■ Data section:
-- BEGIN --
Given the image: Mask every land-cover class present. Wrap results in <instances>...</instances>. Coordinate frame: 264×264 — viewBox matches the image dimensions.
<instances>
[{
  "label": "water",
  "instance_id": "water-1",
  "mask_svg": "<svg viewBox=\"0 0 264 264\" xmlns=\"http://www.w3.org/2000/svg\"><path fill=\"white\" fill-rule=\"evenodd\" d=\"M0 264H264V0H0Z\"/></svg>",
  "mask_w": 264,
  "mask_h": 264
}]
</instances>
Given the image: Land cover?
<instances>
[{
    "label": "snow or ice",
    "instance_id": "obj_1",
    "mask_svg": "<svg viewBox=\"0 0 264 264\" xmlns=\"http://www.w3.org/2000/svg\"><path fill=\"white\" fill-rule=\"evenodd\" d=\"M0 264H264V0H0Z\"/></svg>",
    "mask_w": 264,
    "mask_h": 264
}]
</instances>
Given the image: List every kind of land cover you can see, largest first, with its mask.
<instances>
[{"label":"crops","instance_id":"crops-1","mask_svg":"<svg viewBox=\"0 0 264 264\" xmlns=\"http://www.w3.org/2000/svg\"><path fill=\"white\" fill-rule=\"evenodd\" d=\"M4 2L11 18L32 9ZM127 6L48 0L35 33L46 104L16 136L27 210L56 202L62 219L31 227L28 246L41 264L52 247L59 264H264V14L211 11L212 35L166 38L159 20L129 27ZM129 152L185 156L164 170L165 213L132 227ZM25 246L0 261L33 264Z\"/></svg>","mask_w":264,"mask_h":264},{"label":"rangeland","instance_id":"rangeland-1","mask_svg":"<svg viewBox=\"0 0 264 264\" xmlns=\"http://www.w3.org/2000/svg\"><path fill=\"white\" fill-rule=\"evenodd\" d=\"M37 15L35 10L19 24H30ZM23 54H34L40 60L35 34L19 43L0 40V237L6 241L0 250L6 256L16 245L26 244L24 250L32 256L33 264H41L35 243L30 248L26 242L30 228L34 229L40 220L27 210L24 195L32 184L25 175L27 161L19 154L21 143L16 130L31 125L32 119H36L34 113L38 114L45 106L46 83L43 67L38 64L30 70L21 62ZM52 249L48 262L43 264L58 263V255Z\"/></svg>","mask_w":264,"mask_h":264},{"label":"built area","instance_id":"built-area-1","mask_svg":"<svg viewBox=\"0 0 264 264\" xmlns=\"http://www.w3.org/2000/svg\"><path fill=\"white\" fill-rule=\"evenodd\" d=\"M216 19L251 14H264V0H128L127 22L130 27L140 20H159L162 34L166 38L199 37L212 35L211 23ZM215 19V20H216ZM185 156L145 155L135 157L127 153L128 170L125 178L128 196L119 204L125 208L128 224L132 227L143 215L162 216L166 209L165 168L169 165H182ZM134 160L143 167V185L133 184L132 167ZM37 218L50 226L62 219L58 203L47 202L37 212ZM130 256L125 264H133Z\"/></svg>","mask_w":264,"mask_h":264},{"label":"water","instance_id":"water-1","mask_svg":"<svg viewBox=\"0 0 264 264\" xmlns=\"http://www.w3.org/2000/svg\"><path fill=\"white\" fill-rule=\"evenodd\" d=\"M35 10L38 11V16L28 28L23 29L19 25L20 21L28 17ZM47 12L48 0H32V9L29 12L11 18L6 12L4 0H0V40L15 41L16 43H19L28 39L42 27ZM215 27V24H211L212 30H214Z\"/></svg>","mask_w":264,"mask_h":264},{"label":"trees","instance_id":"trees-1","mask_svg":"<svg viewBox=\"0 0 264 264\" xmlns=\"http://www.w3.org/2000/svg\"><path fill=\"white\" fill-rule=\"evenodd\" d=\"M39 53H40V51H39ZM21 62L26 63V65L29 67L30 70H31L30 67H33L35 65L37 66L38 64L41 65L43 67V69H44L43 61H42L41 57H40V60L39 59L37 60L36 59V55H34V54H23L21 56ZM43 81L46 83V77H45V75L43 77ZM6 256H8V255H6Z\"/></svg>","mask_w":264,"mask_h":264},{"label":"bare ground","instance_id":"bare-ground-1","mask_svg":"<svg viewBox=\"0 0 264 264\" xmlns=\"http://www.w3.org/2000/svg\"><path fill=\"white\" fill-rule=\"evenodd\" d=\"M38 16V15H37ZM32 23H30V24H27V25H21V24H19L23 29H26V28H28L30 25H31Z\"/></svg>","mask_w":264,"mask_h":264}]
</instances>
-- END --
■ Exercise objective: Identify each line in the rows above that contains the word "every", and copy those lines. Case counts when matching.

■ Complete answer:
Given the image: Mask every land-cover class present. Wrap results in <instances>...</instances>. Coordinate frame: 264×264 — viewBox matches the image dimensions.
Given the image: List every kind of land cover you can see, largest first, with its mask.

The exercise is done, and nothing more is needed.